* **WORK INSTRUCTIONS**: Write out exactly the lines of the entries below from the one holding "provisions of the Banks Act;" to the one holding "23 of 1965);", inclusive, and leave out all other lines.

Items listed in a dataset
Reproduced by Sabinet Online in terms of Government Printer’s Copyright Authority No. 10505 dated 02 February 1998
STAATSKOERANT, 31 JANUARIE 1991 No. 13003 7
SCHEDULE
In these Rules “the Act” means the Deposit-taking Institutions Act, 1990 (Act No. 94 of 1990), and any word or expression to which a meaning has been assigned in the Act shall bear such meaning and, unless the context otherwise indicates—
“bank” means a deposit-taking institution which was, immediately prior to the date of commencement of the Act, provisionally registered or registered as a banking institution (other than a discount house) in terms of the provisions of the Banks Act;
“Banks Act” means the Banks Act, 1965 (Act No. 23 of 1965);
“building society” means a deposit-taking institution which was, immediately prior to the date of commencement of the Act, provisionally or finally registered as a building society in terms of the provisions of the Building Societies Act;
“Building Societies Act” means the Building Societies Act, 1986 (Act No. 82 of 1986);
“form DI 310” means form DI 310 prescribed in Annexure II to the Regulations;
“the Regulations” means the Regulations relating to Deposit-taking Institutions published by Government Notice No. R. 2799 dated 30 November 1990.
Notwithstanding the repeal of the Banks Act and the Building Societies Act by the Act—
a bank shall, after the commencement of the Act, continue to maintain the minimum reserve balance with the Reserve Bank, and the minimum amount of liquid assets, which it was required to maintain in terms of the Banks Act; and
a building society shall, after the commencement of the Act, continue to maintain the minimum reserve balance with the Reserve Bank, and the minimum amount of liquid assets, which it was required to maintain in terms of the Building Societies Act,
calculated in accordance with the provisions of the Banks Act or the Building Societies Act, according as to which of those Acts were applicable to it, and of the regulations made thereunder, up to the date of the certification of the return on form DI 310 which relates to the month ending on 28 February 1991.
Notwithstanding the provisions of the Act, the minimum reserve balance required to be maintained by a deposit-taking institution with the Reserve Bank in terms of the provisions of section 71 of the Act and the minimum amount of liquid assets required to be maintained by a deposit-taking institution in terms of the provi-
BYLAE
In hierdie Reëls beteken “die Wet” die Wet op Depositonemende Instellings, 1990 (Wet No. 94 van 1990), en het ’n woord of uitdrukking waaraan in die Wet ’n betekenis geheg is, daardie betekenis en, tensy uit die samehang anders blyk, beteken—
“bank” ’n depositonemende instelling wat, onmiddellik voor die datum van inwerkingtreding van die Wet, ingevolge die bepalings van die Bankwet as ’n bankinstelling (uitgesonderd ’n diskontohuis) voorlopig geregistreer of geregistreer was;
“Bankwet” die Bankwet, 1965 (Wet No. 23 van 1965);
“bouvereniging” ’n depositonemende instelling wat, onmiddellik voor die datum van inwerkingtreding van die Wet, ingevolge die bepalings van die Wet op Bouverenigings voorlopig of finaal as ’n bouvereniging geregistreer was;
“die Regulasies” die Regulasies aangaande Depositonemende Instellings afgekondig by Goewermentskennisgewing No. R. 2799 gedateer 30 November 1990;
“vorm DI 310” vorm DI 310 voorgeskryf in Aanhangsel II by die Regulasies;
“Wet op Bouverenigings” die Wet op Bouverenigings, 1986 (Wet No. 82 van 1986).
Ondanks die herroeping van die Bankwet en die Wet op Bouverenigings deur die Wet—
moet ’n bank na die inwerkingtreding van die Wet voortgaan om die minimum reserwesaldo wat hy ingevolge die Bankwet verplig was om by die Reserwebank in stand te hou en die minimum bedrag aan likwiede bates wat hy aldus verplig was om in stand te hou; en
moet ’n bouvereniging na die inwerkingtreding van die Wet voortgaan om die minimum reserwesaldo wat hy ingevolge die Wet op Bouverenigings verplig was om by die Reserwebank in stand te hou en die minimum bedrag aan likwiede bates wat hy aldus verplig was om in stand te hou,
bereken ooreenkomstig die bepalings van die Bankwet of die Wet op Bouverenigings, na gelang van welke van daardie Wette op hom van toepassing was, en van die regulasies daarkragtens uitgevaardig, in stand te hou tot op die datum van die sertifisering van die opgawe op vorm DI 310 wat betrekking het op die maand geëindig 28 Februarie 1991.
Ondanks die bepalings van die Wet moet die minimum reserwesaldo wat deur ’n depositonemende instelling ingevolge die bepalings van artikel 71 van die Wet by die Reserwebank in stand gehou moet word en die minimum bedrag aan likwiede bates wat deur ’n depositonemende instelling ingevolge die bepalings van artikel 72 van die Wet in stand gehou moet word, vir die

* **EXPECTED ANSWER**:
“bank” means a deposit-taking institution which was, immediately prior to the date of commencement of the Act, provisionally registered or registered as a banking institution (other than a discount house) in terms of the provisions of the Banks Act;
“Banks Act” means the Banks Act, 1965 (Act No. 23 of 1965);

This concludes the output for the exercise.